Following yesterday’s decision by the U.S. Supreme Court that a class-action antitrust lawsuit will be able to proceed against Apple for alleged anti-competitive behaviour in running the App Store, Apple has fired back in a statement to CNBC, saying that it is confident that it will prevail once the facts of the case are presented in court, adding that the App Store is not a monopoly regardless of how you look at it.
Today’s decision means plaintiffs can proceed with their case in District court. We’re confident we will prevail when the facts are presented and that the App Store is not a monopoly by any metric.
Yesterday’s narrow 5-4 Supreme Court ruling gave the green light for the antitrust case to proceed against Apple based purely on whether there was legal grounds for such a challenge to even be brought up in the first place; it did not address the subject of the argument itself. In fact, in the Court’s decision, Justice Brett Kavanaugh noted that the case could result in Apple being cleared of any wrongdoing — an opinion that Apple itself naturally shares — however despite a strong dissenting opinion from four of the Justices, the will of the Court was that the plaintiffs had the right for their case to be heard, and that Apple should not be able to block the case on the basis of legal technicalities.
As CNBC also reported, however, the plaintiffs in the class-action suit, which has been ongoing in various forms since at least 2011, still have a long road ahead of them to prove their allegations amidst complicated antitrust legislation. In fact, legal experts suggest that the Supreme Court win was actually a considerably easier victory than what the plaintiffs now face: trying to prove that Apple’s App Store is in fact a monopoly.
The claim they’re bringing here is a pretty hard claim, it’s a monopolization claim.

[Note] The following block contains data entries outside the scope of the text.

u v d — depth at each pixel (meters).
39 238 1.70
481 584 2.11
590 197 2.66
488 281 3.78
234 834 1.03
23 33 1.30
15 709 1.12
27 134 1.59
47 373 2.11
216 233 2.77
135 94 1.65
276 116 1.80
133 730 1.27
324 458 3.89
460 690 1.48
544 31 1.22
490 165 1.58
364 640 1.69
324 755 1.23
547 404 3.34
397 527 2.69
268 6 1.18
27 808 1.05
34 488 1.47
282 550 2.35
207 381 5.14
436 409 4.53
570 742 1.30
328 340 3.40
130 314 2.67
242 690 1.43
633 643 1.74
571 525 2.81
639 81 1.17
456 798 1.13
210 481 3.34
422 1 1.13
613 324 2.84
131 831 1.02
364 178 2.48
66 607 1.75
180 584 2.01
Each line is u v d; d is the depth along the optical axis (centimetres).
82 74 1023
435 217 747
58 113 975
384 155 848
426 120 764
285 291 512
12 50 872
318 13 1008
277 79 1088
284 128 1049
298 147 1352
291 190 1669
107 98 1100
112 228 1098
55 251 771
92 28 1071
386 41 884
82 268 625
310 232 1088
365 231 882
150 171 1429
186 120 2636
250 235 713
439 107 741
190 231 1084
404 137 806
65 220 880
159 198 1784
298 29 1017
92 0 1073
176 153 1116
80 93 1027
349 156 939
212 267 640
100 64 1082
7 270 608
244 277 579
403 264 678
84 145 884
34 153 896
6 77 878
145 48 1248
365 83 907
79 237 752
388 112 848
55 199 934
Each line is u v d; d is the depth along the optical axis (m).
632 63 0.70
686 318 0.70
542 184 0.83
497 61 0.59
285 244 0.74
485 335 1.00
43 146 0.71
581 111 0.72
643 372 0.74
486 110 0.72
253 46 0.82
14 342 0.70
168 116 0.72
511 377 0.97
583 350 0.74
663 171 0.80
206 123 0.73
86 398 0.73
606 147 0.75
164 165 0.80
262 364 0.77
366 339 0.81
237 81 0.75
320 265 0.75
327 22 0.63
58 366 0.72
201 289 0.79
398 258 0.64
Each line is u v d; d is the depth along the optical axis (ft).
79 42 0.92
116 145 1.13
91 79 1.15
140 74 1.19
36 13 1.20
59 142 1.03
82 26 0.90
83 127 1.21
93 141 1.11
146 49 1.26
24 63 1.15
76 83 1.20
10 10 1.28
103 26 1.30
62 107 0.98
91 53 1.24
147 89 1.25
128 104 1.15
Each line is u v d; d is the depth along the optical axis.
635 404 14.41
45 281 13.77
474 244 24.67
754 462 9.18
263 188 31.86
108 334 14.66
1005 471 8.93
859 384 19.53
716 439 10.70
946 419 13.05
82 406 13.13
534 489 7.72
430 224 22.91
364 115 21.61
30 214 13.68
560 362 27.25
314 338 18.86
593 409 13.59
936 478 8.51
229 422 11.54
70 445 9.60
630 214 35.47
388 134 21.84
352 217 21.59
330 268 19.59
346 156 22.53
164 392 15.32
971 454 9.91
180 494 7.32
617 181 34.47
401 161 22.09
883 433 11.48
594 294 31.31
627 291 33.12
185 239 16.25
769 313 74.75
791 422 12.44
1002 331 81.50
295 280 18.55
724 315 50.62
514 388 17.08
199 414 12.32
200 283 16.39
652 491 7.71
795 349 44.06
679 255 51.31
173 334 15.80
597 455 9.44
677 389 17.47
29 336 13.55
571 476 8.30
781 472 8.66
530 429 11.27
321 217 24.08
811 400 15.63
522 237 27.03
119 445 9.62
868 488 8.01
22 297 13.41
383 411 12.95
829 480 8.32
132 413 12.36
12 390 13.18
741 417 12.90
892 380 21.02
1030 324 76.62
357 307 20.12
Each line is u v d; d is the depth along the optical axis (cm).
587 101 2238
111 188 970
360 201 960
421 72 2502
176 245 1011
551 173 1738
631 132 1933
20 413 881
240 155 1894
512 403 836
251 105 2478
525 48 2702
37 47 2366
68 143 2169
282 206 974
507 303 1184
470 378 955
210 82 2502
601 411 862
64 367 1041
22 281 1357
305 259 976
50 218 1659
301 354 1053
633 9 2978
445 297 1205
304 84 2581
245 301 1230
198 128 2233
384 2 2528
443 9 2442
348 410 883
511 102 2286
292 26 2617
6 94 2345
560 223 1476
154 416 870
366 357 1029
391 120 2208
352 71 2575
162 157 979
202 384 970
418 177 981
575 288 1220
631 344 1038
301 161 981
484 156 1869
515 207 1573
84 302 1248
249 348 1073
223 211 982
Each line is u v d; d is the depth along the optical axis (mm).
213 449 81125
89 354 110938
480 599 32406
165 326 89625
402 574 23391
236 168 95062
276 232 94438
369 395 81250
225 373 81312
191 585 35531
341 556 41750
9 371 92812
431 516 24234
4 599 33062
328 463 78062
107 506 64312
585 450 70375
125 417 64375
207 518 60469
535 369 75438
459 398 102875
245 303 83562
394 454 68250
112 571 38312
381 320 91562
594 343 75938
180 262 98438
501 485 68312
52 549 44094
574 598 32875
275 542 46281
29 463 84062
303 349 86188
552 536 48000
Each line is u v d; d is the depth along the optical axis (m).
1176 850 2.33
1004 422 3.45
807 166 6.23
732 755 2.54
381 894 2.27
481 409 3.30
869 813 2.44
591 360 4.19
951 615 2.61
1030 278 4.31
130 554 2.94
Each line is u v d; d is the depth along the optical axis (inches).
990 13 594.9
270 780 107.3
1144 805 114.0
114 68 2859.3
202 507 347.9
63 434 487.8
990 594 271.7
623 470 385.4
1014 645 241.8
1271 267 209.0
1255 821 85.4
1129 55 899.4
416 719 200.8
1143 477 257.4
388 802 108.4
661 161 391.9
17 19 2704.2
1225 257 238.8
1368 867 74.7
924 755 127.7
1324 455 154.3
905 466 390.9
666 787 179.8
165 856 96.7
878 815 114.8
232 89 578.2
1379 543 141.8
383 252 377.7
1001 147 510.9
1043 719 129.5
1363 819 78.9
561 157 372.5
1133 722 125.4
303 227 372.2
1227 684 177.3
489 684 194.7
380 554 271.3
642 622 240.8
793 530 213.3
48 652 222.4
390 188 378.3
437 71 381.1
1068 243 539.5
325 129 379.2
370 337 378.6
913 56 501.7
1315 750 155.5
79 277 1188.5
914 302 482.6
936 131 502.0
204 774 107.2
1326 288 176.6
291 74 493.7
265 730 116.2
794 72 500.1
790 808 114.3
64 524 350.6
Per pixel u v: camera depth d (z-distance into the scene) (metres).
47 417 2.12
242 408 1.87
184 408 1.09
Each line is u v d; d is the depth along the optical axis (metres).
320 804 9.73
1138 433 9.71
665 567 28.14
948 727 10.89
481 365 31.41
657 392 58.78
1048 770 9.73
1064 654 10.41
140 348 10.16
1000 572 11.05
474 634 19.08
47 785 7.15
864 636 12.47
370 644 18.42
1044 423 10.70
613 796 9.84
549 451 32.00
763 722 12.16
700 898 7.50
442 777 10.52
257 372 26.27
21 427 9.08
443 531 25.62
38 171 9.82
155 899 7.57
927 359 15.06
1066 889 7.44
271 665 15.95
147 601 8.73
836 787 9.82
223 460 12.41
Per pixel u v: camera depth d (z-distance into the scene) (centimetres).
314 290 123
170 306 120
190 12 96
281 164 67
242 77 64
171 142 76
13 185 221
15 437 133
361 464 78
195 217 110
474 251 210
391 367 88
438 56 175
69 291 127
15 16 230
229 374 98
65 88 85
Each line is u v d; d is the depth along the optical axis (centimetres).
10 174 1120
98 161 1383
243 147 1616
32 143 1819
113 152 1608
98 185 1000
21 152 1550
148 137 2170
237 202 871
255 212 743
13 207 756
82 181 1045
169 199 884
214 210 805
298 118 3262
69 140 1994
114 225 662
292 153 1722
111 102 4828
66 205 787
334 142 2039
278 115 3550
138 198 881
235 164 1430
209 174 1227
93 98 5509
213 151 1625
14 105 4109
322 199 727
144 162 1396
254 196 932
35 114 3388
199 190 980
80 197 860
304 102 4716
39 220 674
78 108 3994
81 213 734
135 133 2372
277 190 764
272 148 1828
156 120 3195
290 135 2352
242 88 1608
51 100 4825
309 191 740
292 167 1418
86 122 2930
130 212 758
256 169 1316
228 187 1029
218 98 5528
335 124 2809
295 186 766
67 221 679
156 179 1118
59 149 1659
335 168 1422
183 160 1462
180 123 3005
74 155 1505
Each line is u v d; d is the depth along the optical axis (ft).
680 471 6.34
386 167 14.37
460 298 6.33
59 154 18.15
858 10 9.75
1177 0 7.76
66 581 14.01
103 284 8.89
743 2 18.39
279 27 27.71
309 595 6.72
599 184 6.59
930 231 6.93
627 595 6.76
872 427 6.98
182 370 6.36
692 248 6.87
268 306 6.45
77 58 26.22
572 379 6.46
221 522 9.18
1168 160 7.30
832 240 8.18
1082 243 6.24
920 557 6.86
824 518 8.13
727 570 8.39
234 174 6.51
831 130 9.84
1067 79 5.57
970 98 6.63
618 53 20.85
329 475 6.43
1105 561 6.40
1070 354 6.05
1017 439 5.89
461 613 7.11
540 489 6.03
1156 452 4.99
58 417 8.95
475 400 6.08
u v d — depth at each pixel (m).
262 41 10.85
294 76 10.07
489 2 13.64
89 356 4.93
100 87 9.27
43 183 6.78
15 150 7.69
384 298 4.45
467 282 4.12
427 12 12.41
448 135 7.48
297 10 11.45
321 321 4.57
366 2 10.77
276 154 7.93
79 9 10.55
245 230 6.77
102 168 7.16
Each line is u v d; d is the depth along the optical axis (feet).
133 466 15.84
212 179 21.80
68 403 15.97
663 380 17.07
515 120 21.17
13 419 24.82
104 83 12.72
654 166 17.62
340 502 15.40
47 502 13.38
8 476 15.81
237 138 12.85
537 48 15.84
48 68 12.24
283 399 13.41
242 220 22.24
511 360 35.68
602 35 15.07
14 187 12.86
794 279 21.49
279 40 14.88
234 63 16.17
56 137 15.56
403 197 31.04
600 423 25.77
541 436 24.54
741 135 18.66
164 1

Christopher Sagers, Professor of Antitrust Law, Cleveland State University
The word “monopoly” has been thrown around a lot in the tech industry, however it doesn’t necessarily mean what many outside of legal circles may think it does. The plaintiffs’ case hinges on the fact that the App Store is the only source of apps for iOS devices, thereby making that market more expensive, but the fact that Apple devices don’t even represent a majority of the smartphone market, much less a dominant position, will likely make this a difficult argument; since consumers have a choice between Apple’s iPhone and a wide variety of Android devices, the most obvious question would be whether the Google’s Play Store should be considered a competitor to Apple’s App Store. In other words, since Apple doesn’t have a monopoly on the smartphone industry, there’s going to be a lot of legal wrangling to try and determine whether the App Store itself could be considered a monopoly.
Some analysts and legal experts are also suggesting that Apple could choose to settle with the plaintiffs or perhaps make some changes to how the App Store works rather than leaving this case pending for the several years it’s likely to take to reach a resolution. However, there seems to be enough at stake here for Apple to continue to fight this one purely on principle alone, and certainly Apple’s statement suggests that it’s unwilling to give any quarter toward suggestions that the App Store could be considered in any way to be a monopoly.